**SELECTED EXTRACT**
-- begin --
He then drove 100 yards to the toll booth at the Port Arthur historic site, shot four people inside a gold BMW, and exchanged vehicles. He drove another 200 yards to a service station, blocked off a Toyota Corolla driven by Glen Pears, and took Pears hostage at gunpoint, forcing him into the trunk of the BMW. As Pears' female companion Zoe Hall attempted to get into the driver's seat and make her escape, Bryant shot her.

Bryant drove the BMW to the Seascape Cottage, a holiday accommodation with the back of the property facing a body of water called Long Bay. Bryant set fire to the BMW and took Pears into the main building.

A state of siege ensued upon the arrival of the police. Police superintendents Barry Bennett and Bob Fielding discussed the Seascape siege in the March 1997 issue of the Association of South Australia Police Journal. They noted: “There was some suggestion that there may be two suspects. It appeared at one stage that two gunmen or some people or hostages at Seascape were exchanging gunfire with the gunmen as there appeared to be shots coming from two separate buildings...” (emphasis ours).

According to autopsy reports, two of the hostages - the elderly couple who owned and operated Seascape, David and Sally Martin - were killed early on Sunday, before Bryant had even driven into the Port Arthur area. According to the official Court transcripts, the burned corpse of the third hostage, Glen Pears, was recovered with his hands secured behind his body with a pair of handcuffs.
-- end --
**WHAT IS ASKED**
Type out the Port Arthur passage word for word, starting at "He then drove" and ending at "Bryant shot her.".

**DATASET EXTRACT**
-- begin --
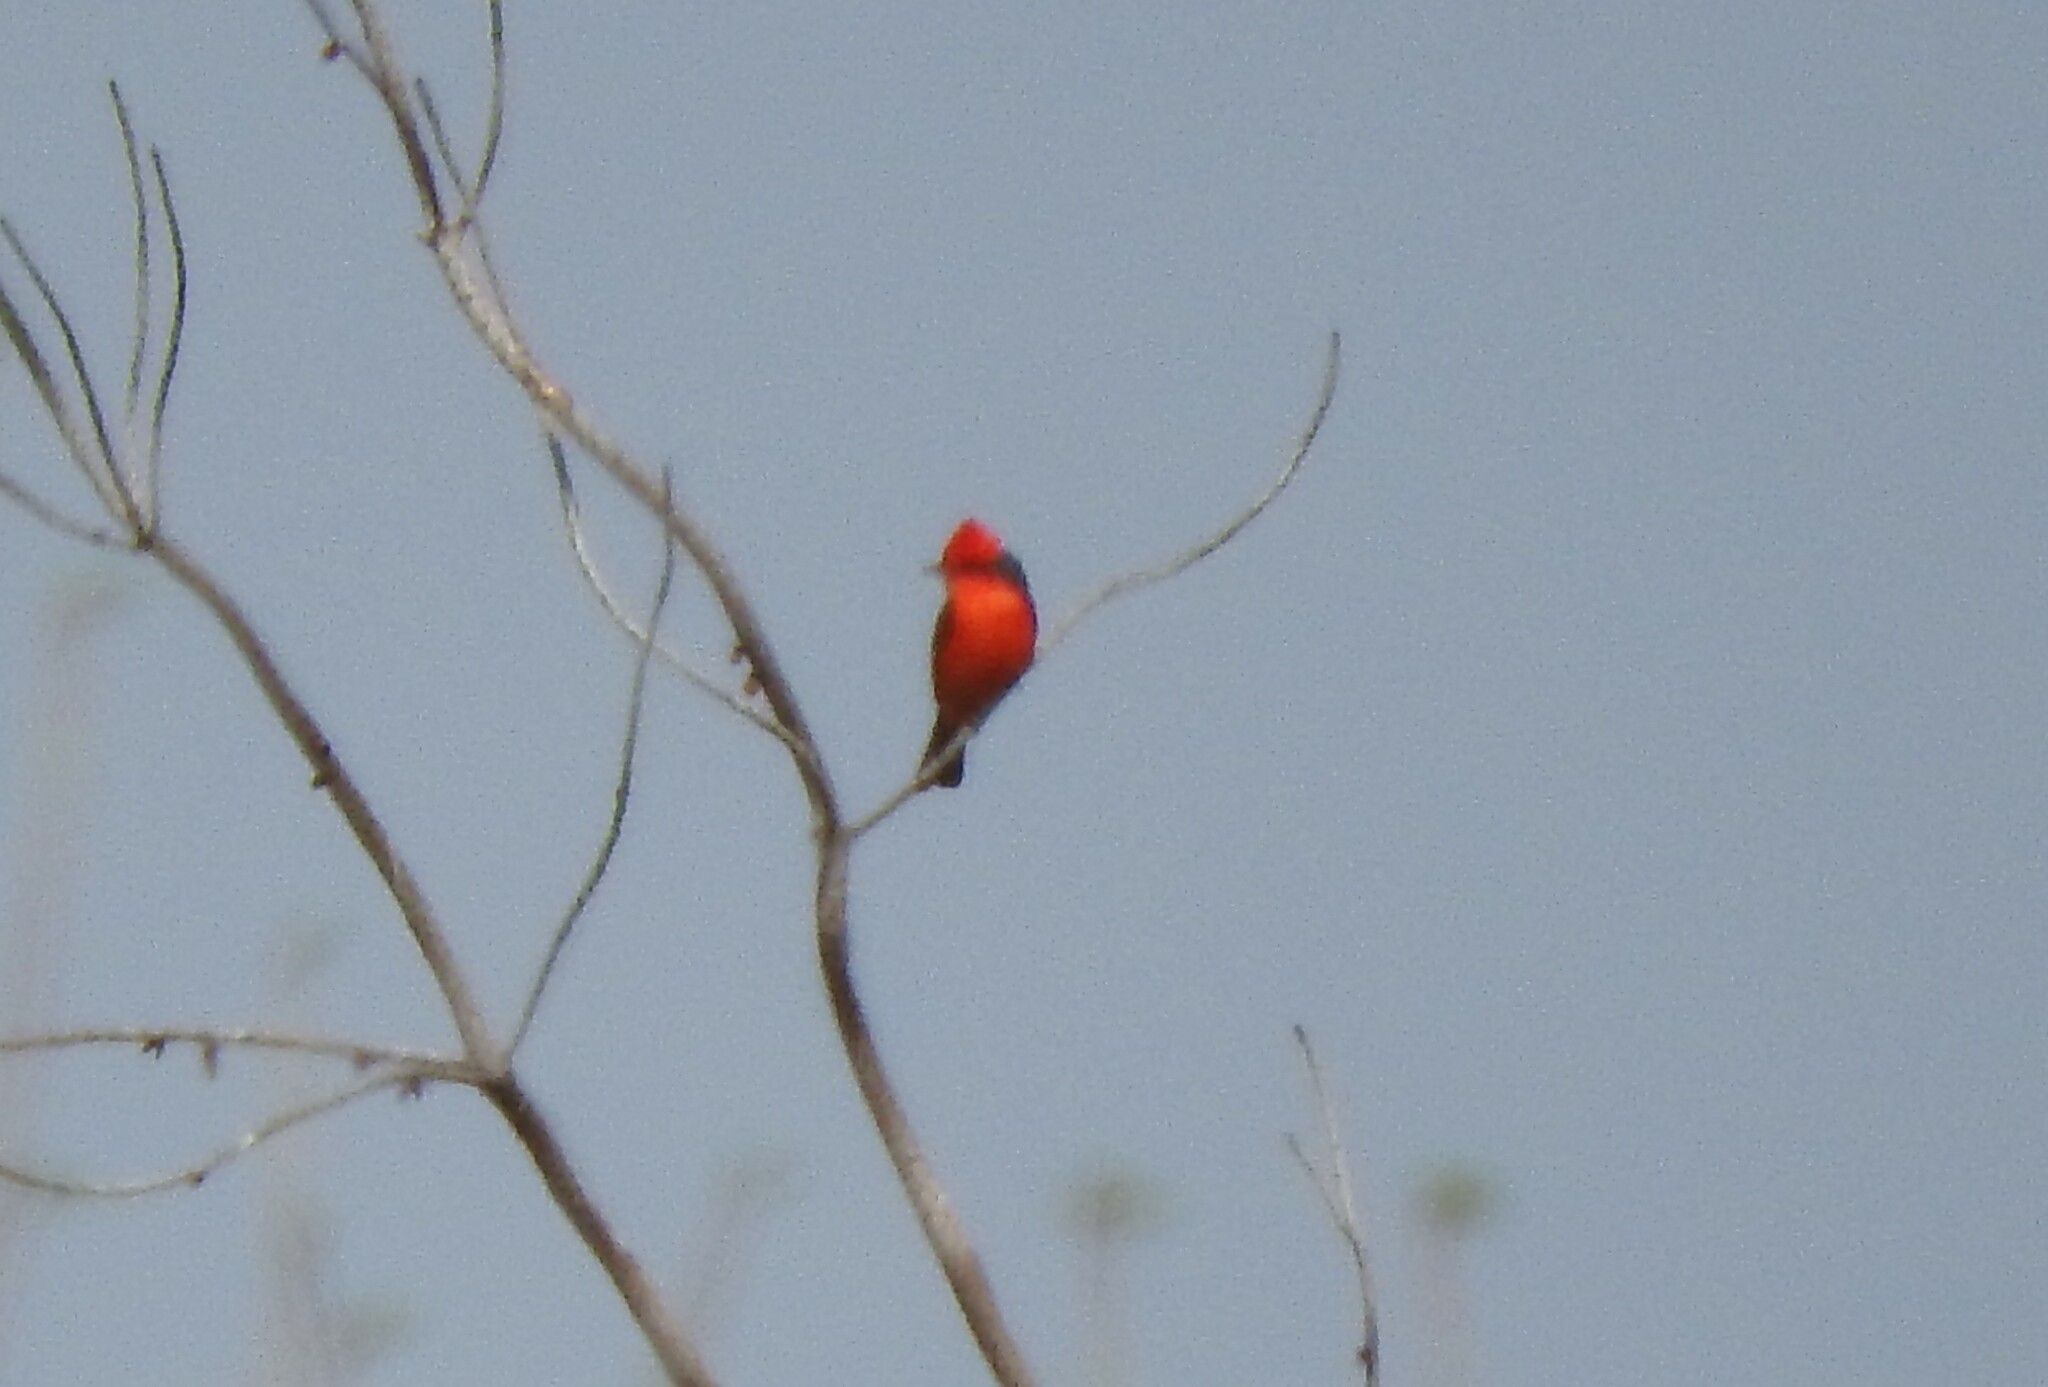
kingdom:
-- end --
**THE RESPONSE**
He then drove 100 yards to the toll booth at the Port Arthur historic site, shot four people inside a gold BMW, and exchanged vehicles. He drove another 200 yards to a service station, blocked off a Toyota Corolla driven by Glen Pears, and took Pears hostage at gunpoint, forcing him into the trunk of the BMW. As Pears' female companion Zoe Hall attempted to get into the driver's seat and make her escape, Bryant shot her.